Records from a dataset:
#####

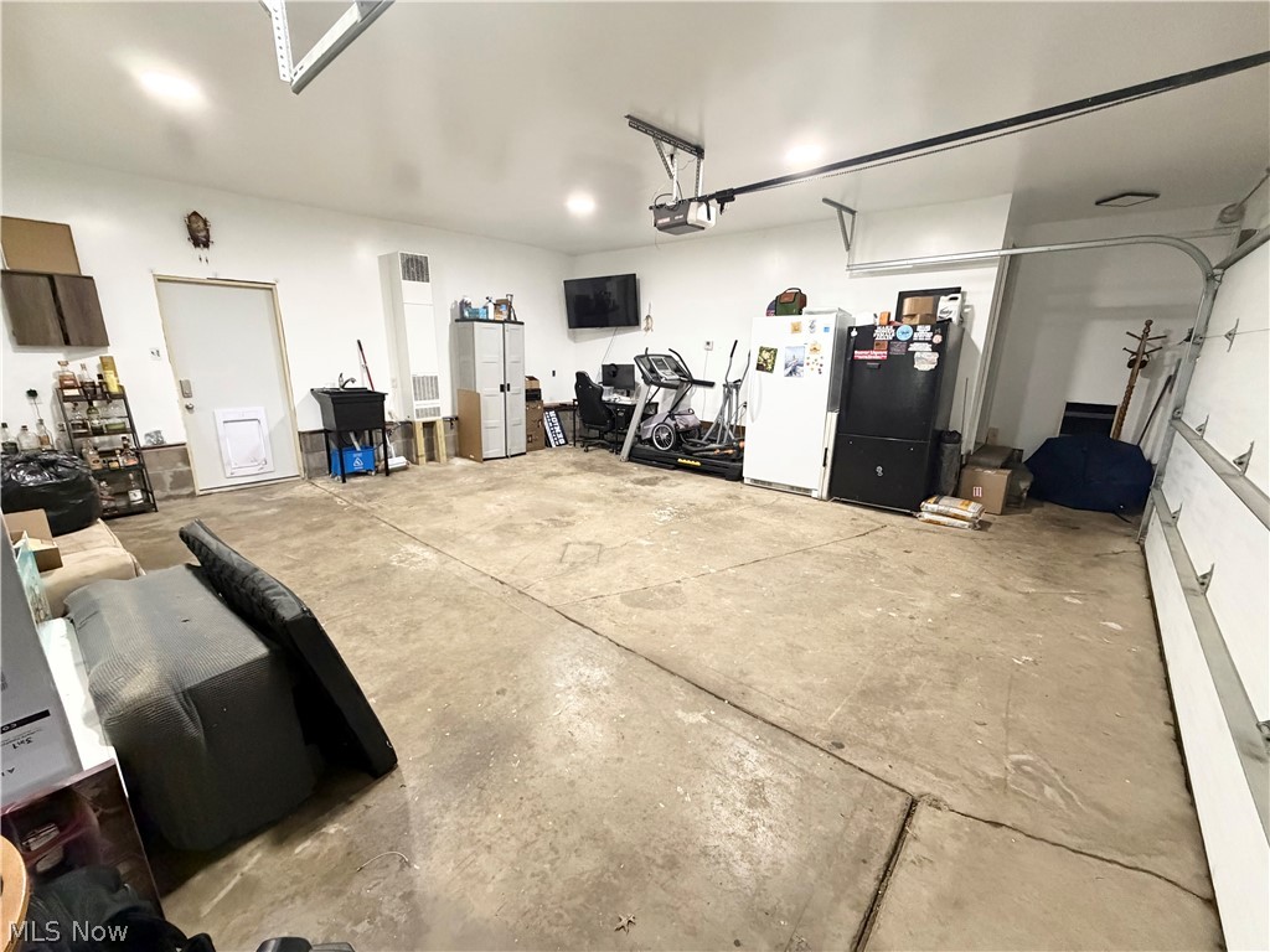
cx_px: 635
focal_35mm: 14
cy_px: 476
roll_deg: -1.1
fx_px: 514
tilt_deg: -14.7
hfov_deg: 102.1
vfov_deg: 85.7
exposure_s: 1/60
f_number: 2.2
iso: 640
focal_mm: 2.22
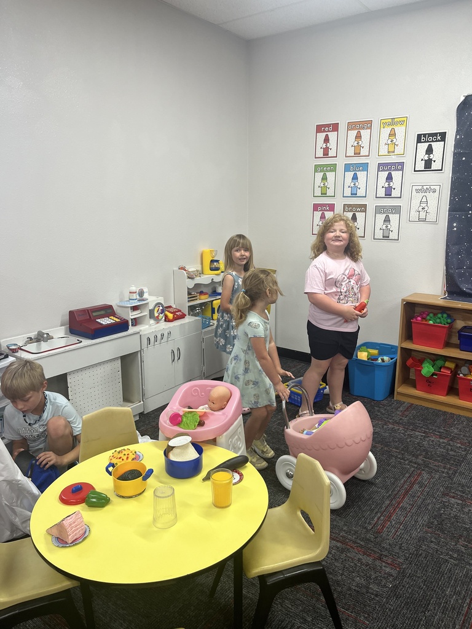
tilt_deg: -13.4
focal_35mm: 26
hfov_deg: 53.1
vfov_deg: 67.3
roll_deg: +0.2
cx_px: 236
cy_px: 314
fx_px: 473
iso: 100
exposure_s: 1/120
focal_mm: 5.1
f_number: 1.6
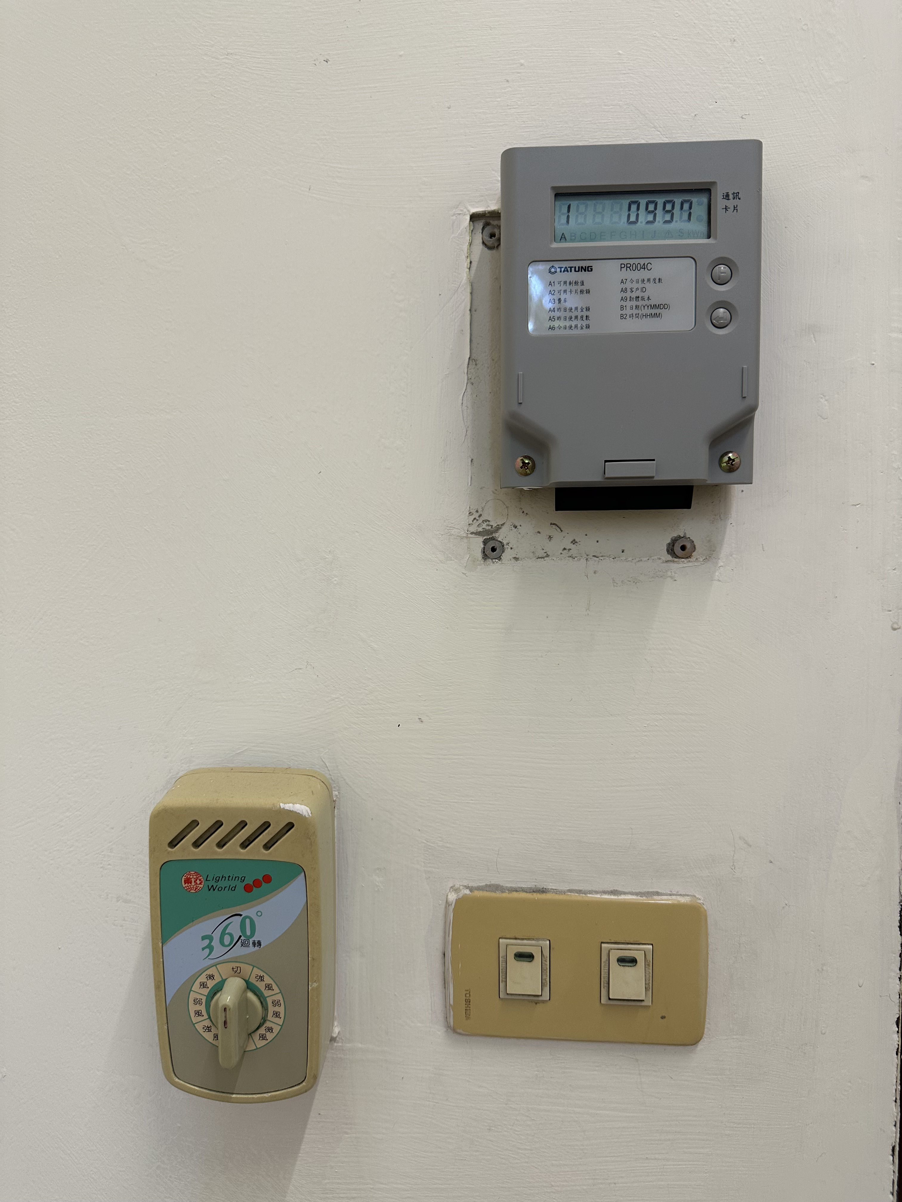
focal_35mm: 24
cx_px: 451
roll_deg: +0.5
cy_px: 601
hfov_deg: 56.8
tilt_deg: -3.7
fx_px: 834
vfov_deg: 71.6
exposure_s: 1/60
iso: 125
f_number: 1.78
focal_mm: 6.86
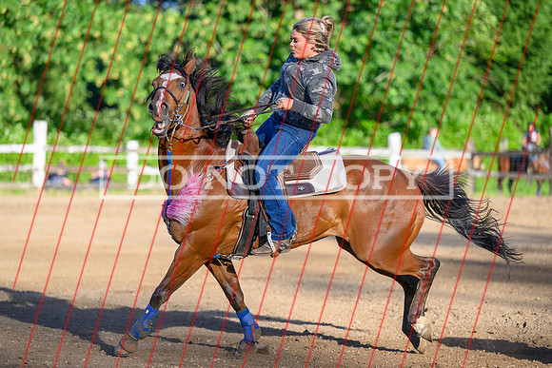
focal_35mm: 165
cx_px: 281
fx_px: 2534
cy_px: 194
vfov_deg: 8.3
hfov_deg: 12.4
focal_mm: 145
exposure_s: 1/2500
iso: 280
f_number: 2.8
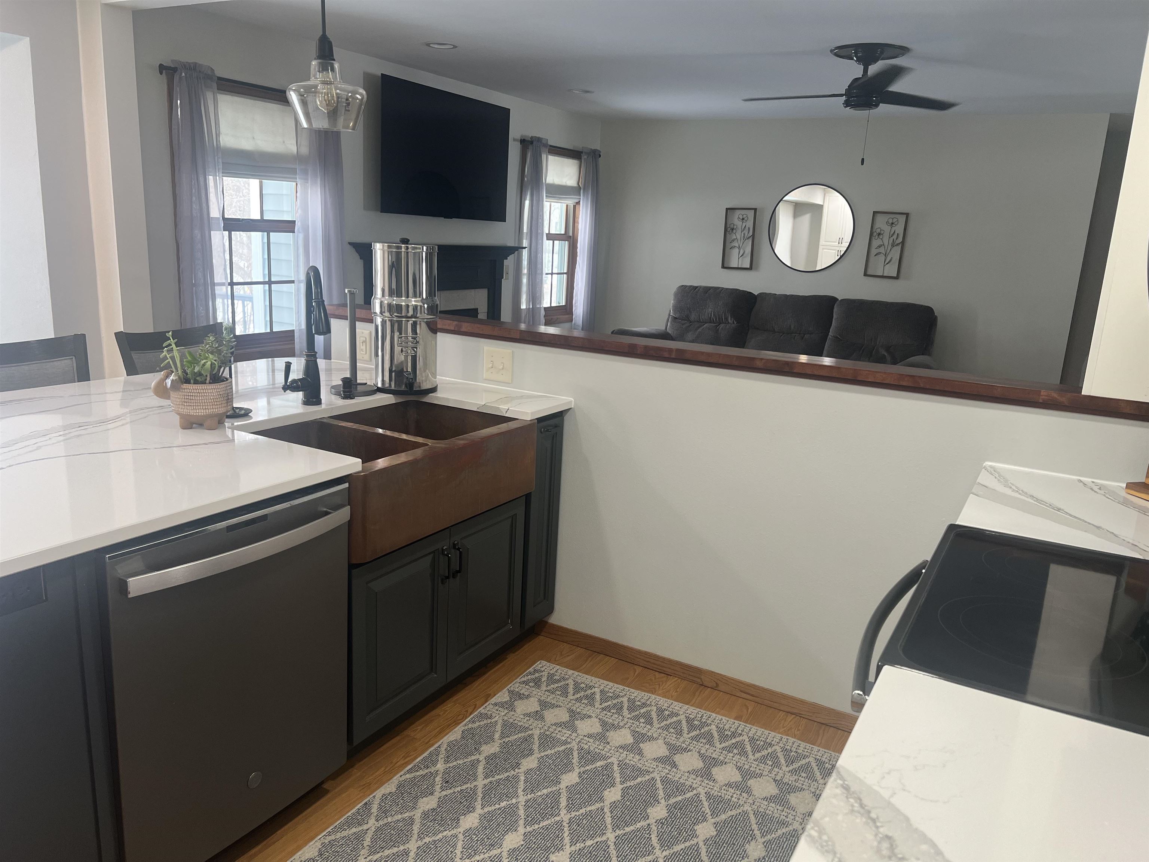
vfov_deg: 53.1
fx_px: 863
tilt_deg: -14.5
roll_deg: -3.1
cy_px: 431
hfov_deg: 67.3
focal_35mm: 26
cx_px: 574
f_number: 1.5
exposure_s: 1/60
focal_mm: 5.7
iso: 80
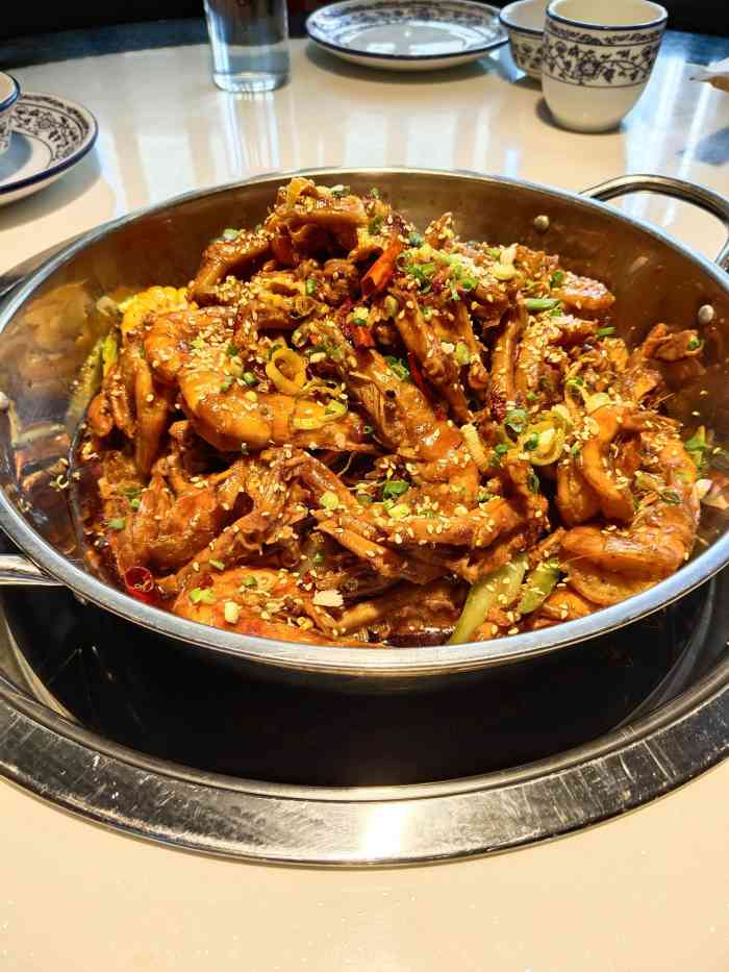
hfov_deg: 53.1
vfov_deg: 67.3
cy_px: 486
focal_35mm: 26
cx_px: 364
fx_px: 730
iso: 73
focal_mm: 4.27
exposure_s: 1/120
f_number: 1.79
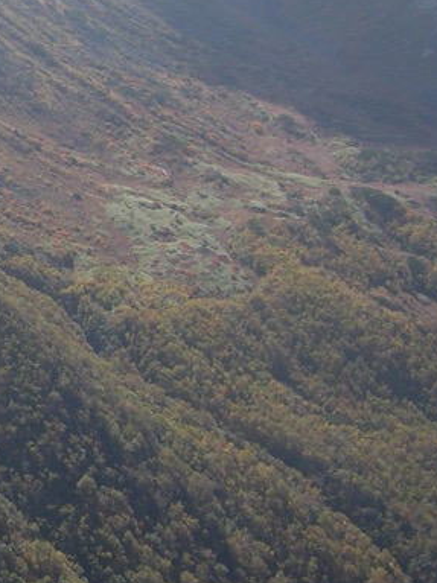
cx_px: -434
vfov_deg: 16.5
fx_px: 2004
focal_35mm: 119
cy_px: 142
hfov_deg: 11.3
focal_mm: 8
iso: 100
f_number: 7.6
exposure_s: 1/161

#####

# WHAT THIS TASK INVOLVES
Begin the copy at the line containing "roll_deg: -3.1" and end it at the last line of the records; transcribe exactly and exclude pictures.

# WRITTEN RESPONSE
roll_deg: -3.1
cy_px: 431
hfov_deg: 67.3
focal_35mm: 26
cx_px: 574
f_number: 1.5
exposure_s: 1/60
focal_mm: 5.7
iso: 80
hfov_deg: 53.1
vfov_deg: 67.3
cy_px: 486
focal_35mm: 26
cx_px: 364
fx_px: 730
iso: 73
focal_mm: 4.27
exposure_s: 1/120
f_number: 1.79
cx_px: -434
vfov_deg: 16.5
fx_px: 2004
focal_35mm: 119
cy_px: 142
hfov_deg: 11.3
focal_mm: 8
iso: 100
f_number: 7.6
exposure_s: 1/161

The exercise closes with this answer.